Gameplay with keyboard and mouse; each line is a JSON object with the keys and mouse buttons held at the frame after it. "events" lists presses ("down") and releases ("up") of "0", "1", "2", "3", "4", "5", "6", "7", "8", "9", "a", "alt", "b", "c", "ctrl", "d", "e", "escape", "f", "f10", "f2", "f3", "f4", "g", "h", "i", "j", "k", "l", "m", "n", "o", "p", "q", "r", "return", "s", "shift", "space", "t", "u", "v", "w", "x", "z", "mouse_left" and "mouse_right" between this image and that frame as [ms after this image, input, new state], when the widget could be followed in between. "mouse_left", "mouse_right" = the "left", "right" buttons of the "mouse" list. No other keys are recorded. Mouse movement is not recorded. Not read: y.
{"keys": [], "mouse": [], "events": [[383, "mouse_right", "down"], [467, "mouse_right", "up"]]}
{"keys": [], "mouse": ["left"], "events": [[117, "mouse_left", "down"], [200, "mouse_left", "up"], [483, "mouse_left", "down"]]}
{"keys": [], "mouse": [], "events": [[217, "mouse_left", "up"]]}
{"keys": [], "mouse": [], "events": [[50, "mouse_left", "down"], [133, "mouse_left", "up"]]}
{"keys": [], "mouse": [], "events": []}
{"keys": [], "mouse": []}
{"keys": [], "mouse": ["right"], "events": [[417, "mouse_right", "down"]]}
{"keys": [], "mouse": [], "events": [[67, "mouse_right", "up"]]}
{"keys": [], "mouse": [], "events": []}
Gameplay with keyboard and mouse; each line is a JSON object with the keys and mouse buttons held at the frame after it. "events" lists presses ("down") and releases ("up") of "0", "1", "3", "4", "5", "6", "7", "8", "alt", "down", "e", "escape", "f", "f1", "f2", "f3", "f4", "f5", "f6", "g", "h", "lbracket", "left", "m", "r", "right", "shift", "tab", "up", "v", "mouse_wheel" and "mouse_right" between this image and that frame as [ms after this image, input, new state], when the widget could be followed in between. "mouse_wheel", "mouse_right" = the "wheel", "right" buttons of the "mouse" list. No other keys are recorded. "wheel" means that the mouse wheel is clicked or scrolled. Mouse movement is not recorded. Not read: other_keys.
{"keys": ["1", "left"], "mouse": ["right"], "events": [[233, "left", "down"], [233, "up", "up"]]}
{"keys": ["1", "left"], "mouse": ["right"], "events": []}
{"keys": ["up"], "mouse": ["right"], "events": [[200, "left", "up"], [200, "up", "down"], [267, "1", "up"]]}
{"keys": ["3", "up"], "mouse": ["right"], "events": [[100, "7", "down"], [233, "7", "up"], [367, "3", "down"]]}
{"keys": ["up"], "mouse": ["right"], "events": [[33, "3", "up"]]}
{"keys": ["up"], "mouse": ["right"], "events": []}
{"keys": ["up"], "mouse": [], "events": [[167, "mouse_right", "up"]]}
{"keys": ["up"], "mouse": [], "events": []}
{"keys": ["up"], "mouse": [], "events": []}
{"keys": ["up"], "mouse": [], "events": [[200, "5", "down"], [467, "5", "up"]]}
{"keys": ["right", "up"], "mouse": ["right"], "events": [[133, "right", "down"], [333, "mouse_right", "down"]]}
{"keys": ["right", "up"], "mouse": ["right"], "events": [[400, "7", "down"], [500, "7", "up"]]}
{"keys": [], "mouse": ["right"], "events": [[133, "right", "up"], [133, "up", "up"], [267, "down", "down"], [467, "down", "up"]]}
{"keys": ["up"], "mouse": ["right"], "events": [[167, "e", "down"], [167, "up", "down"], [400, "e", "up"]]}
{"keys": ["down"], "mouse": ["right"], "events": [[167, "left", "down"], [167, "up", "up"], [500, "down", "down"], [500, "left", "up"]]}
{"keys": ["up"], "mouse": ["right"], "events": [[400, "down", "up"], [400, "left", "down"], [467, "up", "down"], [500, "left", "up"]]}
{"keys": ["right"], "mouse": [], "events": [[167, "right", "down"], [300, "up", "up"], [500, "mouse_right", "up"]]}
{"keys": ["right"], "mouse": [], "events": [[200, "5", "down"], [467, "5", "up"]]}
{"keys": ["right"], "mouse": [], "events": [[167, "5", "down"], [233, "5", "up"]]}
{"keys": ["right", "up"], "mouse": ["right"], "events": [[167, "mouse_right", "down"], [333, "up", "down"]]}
****
▶ _Assigned task_
Every entry above must be reproduced word for word.

▶ _Written response_
Gameplay with keyboard and mouse; each line is a JSON object with the keys and mouse buttons held at the frame after it. "events" lists presses ("down") and releases ("up") of "0", "1", "2", "3", "4", "5", "6", "7", "8", "9", "a", "alt", "b", "c", "ctrl", "d", "e", "escape", "f", "f10", "f2", "f3", "f4", "g", "h", "i", "j", "k", "l", "m", "n", "o", "p", "q", "r", "return", "s", "shift", "space", "t", "u", "v", "w", "x", "z", "mouse_left" and "mouse_right" between this image and that frame as [ms after this image, input, new state], when the widget could be followed in between. "mouse_left", "mouse_right" = the "left", "right" buttons of the "mouse" list. No other keys are recorded. Mouse movement is not recorded. Not read: y.
{"keys": [], "mouse": [], "events": [[383, "mouse_right", "down"], [467, "mouse_right", "up"]]}
{"keys": [], "mouse": ["left"], "events": [[117, "mouse_left", "down"], [200, "mouse_left", "up"], [483, "mouse_left", "down"]]}
{"keys": [], "mouse": [], "events": [[217, "mouse_left", "up"]]}
{"keys": [], "mouse": [], "events": [[50, "mouse_left", "down"], [133, "mouse_left", "up"]]}
{"keys": [], "mouse": [], "events": []}
{"keys": [], "mouse": []}
{"keys": [], "mouse": ["right"], "events": [[417, "mouse_right", "down"]]}
{"keys": [], "mouse": [], "events": [[67, "mouse_right", "up"]]}
{"keys": [], "mouse": [], "events": []}
Gameplay with keyboard and mouse; each line is a JSON object with the keys and mouse buttons held at the frame after it. "events" lists presses ("down") and releases ("up") of "0", "1", "3", "4", "5", "6", "7", "8", "alt", "down", "e", "escape", "f", "f1", "f2", "f3", "f4", "f5", "f6", "g", "h", "lbracket", "left", "m", "r", "right", "shift", "tab", "up", "v", "mouse_wheel" and "mouse_right" between this image and that frame as [ms after this image, input, new state], when the widget could be followed in between. "mouse_wheel", "mouse_right" = the "wheel", "right" buttons of the "mouse" list. No other keys are recorded. "wheel" means that the mouse wheel is clicked or scrolled. Mouse movement is not recorded. Not read: other_keys.
{"keys": ["1", "left"], "mouse": ["right"], "events": [[233, "left", "down"], [233, "up", "up"]]}
{"keys": ["1", "left"], "mouse": ["right"], "events": []}
{"keys": ["up"], "mouse": ["right"], "events": [[200, "left", "up"], [200, "up", "down"], [267, "1", "up"]]}
{"keys": ["3", "up"], "mouse": ["right"], "events": [[100, "7", "down"], [233, "7", "up"], [367, "3", "down"]]}
{"keys": ["up"], "mouse": ["right"], "events": [[33, "3", "up"]]}
{"keys": ["up"], "mouse": ["right"], "events": []}
{"keys": ["up"], "mouse": [], "events": [[167, "mouse_right", "up"]]}
{"keys": ["up"], "mouse": [], "events": []}
{"keys": ["up"], "mouse": [], "events": []}
{"keys": ["up"], "mouse": [], "events": [[200, "5", "down"], [467, "5", "up"]]}
{"keys": ["right", "up"], "mouse": ["right"], "events": [[133, "right", "down"], [333, "mouse_right", "down"]]}
{"keys": ["right", "up"], "mouse": ["right"], "events": [[400, "7", "down"], [500, "7", "up"]]}
{"keys": [], "mouse": ["right"], "events": [[133, "right", "up"], [133, "up", "up"], [267, "down", "down"], [467, "down", "up"]]}
{"keys": ["up"], "mouse": ["right"], "events": [[167, "e", "down"], [167, "up", "down"], [400, "e", "up"]]}
{"keys": ["down"], "mouse": ["right"], "events": [[167, "left", "down"], [167, "up", "up"], [500, "down", "down"], [500, "left", "up"]]}
{"keys": ["up"], "mouse": ["right"], "events": [[400, "down", "up"], [400, "left", "down"], [467, "up", "down"], [500, "left", "up"]]}
{"keys": ["right"], "mouse": [], "events": [[167, "right", "down"], [300, "up", "up"], [500, "mouse_right", "up"]]}
{"keys": ["right"], "mouse": [], "events": [[200, "5", "down"], [467, "5", "up"]]}
{"keys": ["right"], "mouse": [], "events": [[167, "5", "down"], [233, "5", "up"]]}
{"keys": ["right", "up"], "mouse": ["right"], "events": [[167, "mouse_right", "down"], [333, "up", "down"]]}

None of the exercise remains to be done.